La Estación Areeiro revisó en el 2020 más de 400 árboles de Baiona y otros 13 ayuntamientos de la provincia

En el marco de la intensa labor en materia forestal y agraria que desarrolla en la provincia, la Estación Areeiro de la Diputación de Pontevedra también lleva a cabo a lo largo del año una labor de evaluación del estado general y del riesgo que pueden presentar los árboles de espacios verdes de los municipios de la provincia, la petición de los propios ayuntamientos. De este modo, a lo largo del pasado 2020 y a pesar de pandemia, la EFA examinó más de 400 árboles de una veintena de espacios en un total de 14 ayuntamientos (Baiona, A Estrada, Pontevedra, Tomiño, Mondariz, Mondariz-Balneario, Marín, Caldas, Vilagarcía, Tui, Ribadumia, Bueu, Cerdedo-Cotobade y Cambados).

De la citada cifra de 400 árboles, cerca de 300 corresponden a los examinados en espacios municipales como áreas ajardinadas, plazas, paseos y vías, mientras que otro centenar formaba parte de espacios verdes forestales o áreas recreativas. El balance supone un incremento respecto de las solicitudes recibidas en el 2019, que realizaron en aquel año doce ayuntamientos de la provincia. Las peticiones fueron muy variadas, desde las propias solicitudes de las evaluaciones del estado de los árboles y las actuaciones a desarrollar segundo el observado, hasta la petición de consejos para la recuperación de espacios verdes más o menos abandonados. En este sentido, el tipo de evaluación varió según el estado observado al llegar al lugar y unos 200 árboles requirieron un análisis detallado pie a pie. En lo que respecta a las especies evaluadas fueron diversas, aunque los plátanos de sombra fueron los dominantes este pasado año, seguidos por robles, pinos, tileiros, alcornoques, sequoias y otras.

Areeiro recibió también algunas solicitudes de particulares, que se atienden sólo en caso de que se trate de una situación especial cómo lo es árboles o formación singulares recogidas en el Decreto 67/2007 de 22 de marzo, que regula el Catálogo Galego de Árbores Singulares, y siempre que se reciba con la correspondiente documentación de inspección y toma de muestras. En el 2020 una solicitud proveyó de la propietaria de uno de eses pies.

Los estudios se inician siempre con una evaluación visual del espacio, para determinar las condiciones en las que crecen los árboles. Después sigue el examen del ejemplar, también visual analizando todas las partes del árbol, y complementada, si es preciso, con instrumentos de diagnóstico como el tomógrafo de impulsos sonoros, el resistógrafo y otros.

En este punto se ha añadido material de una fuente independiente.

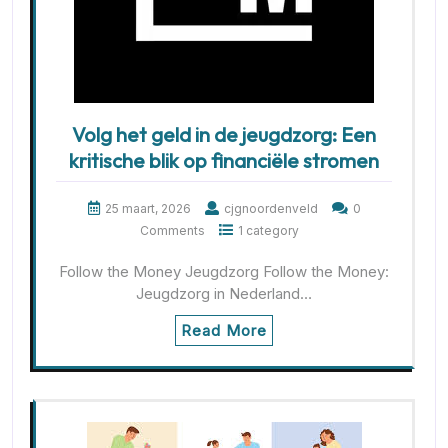
Volg het geld in de jeugdzorg: Een
kritische blik op financiële stromen
25 maart, 2026
cjgnoordenveld
0
Comments
1 category
Follow the Money Jeugdzorg Follow the Money:
Jeugdzorg in Nederland…
Read More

A veces, especialmente cuando se observan síntomas, también se toman muestras de suelo o de la planta para hacer los análisis fitopatológicos y edafológicos en los laboratorios de la EFA. Del estudio pormenorizado del conjunto de datos obtenido con estos procedimientos se elabora el informe, donde se indican los defectos observados, la situación estructural y fitopatológica de los árboles y las recomendaciones de actuación.

Entre los problemas encontrados en los distintos espacios figuran la excesiva densidad, copas de árboles que se interfieren entre sí, formas y portes muy alterados por actuaciones humanas realizadas en el pasado y no mantenidas en el tiempo, fallos en los cortes de poda, troncos sinuosos, engrosamientos a diferentes niveles, abundantes brotes chupones, protuberancias con tejido desorganizado, copas desequilibradas, huecos con madera seca, tocones viejos en descomposición, desgarros de ramas de diferente diámetro sin sanear, ramas secas o suelos pavimentados o excesivamente compactados, entre otras.

En cuanto a las actuaciones aconsejadas, en muchas ocasiones implican operaciones que deben ser realizadas por personal cualificado y experto, (debe hacerlas una empresa especializada), y en el resto puede ejecutarlas el personal propio del ayuntamiento, pero en todo caso Areeiro aporta las recomendaciones básicas a seguir.